Interview with Joss Winn, University of Lincoln
Lincoln project – Oncourse – which was on the back of a larger internally funded and organised project to implement a new curriculum management system. Oncourse existed at the fringes of that project. I was interested in what could be done on the outskirts of that project with its data
Most satisfying aspect of the project?
It has been very satisfying because we’ve got a fully-fledged new curriculum management system with a valid xcri feed. But I don’t think our project can really take credit for that. Our project, as I said, was interested in the data that the larger project was producing, including the xcri feed and Jamie Mahoney, who I worked with, the developer who worked on the project full-time, he spent a lot of time trying to understand course data, the complexity of it. We also have historical data so we could see changes in the curriculum and the institutional structure as a whole over time so he did some very interesting visualisations to get a grip on what course data looks like and the relationships between modules and programmes, learning outcomes, that was very interesting.
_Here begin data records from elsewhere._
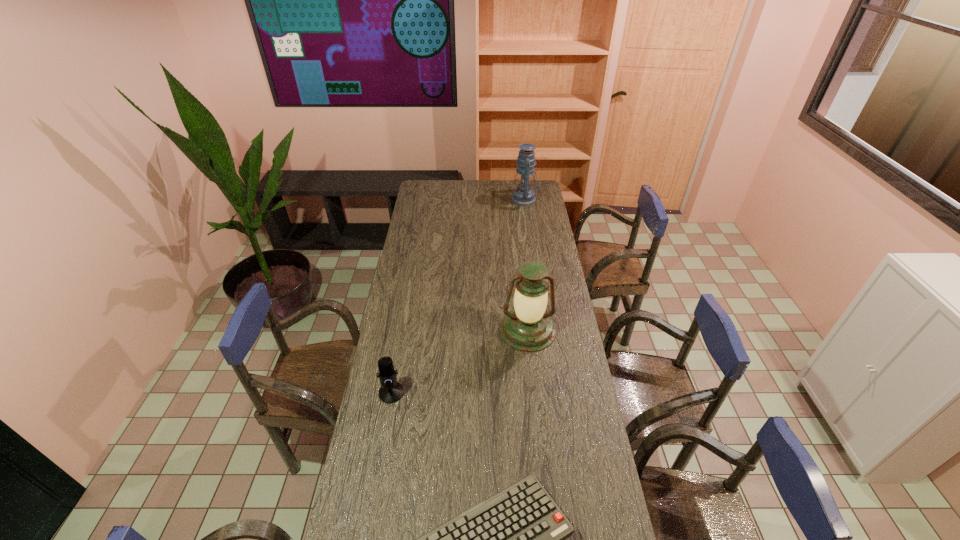
This screenshot has width=960, height=540. What are the coordinates of `the farthest object` in the screenshot? It's located at coord(523,195).

I want to click on the third nearest object, so click(x=527, y=327).

Locate an element on the screen. The height and width of the screenshot is (540, 960). microphone is located at coordinates (391, 391).

The height and width of the screenshot is (540, 960). I want to click on the second shortest object, so click(391, 391).

Where is `vacant space located on the front-facing side of the farther lantern`? vacant space located on the front-facing side of the farther lantern is located at coordinates (483, 200).

Where is `free space located on the front-facing side of the farther lantern`? free space located on the front-facing side of the farther lantern is located at coordinates (501, 200).

Find the location of a particular element. The height and width of the screenshot is (540, 960). vacant space located on the front-facing side of the farther lantern is located at coordinates (449, 200).

Locate an element on the screen. The image size is (960, 540). vacant space located with the light compartment facing forward on the second farthest object is located at coordinates (540, 441).

At what (x,y) coordinates should I click in order to perform the action: click on vacant space situated 0.050m on the stand of the second nearest object. Please return your answer as a coordinate pair (x, y). Image resolution: width=960 pixels, height=540 pixels. Looking at the image, I should click on (387, 416).

This screenshot has height=540, width=960. Identify the location of object present at the far edge. (523, 195).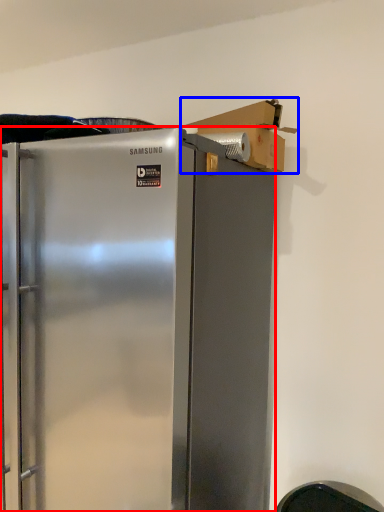
Question: Which object appears closest to the camera in this image, refrigerator (highlighted by a red box) or cardboard box (highlighted by a blue box)?

Choices:
 (A) refrigerator
 (B) cardboard box

Answer: (A)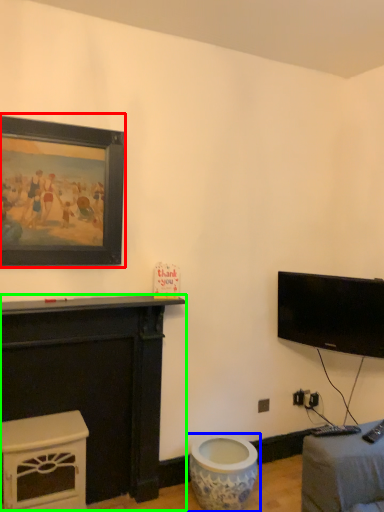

From there that then helped us to model the data that we took from the APMS.
What has been the biggest benefit of running the project for your institution?
Well running the Jisc part of the project I think we have probably been useful auditors, as the project, in terms of ensuring the data that it produces is sound and the APIs that the main system has were useful to developers at the University. But I think the main benefits are probably going to arise over time really because the Jisc funded project has given us the opportunity to warehouse that data and now we’re starting to link it to other institutional data sources. And we’ve produced 3 prototype applications to show the variety of uses that course data can have so from this point onwards at the end of the project it’s about appealing to people in the university and demonstrating what can be done with course data.
What’s going to happen in the institution post March 2013?
Well the curriculum management system’s in place and it produces the xcri feed and the kis data and I know that it’s intended for that to also produce the HEAR data and it’s also producing diploma supplements as well. In terms of the work that we did which is more about looking for business intelligence really and I hope that we can work with colleagues in registry and planning to apply some of the techniques that we rehearsed in our project as well as take some of the applications on that we prototyped in the project as well. So we have a data warehouse now which a large component of that is curriculum data, we’re starting to link it up with other data – people data, reading list data, space data, timetable data so it’s about trying to create a universal index for the university.
Do you have a feel for what the benefits of this might be to the sector as a whole for this type of work?
Well I hope that we can provide a few lessons learned for the sector, they’ll be in our final report. I hope that, as with other Jisc projects that we’ve worked on, we take quite a data-driven approach, we try to develop standards-based APIs for our data and I think that this approach is seen as valid and catching on and so I hope we can offer support and advice in those areas as well.
What’s been the biggest challenge with the project? Has there been a Pandora’s Box effect?
On the larger curriculum management system project I couldn’t really say. They worked with a third-party company and I’m sure the company had to deal with a lot of the problems, they abstracted the problems away from us in some ways. In terms of what we did on the Jisc project, just getting to grips with the complexity of the data. Thinking about how to model it, and model it in a way that is useful to developers and for further development. A lot of time was spent reading research and trying to understand the data available to us – it had never been available to us in that form before.
What’s been the most interesting innovation in the project?
Well early on we were very interested in the visualisations that we were producing and they remain interesting but not very useful because of the complexity of them and Jamie wrote a paper which he is presenting in Barcelona next month on that work.
I think where a lot of effort went in was trying to model and then develop the data warehouse and the APIs for that data warehouse and it wasn’t just isolating the course data it was working with other developers who were working on other Jisc projects at Lincoln to combine it with people data and research data. I know that that for developers working with me that got me very excited, just feeling that they were at last starting to develop a coherent model for institutional data.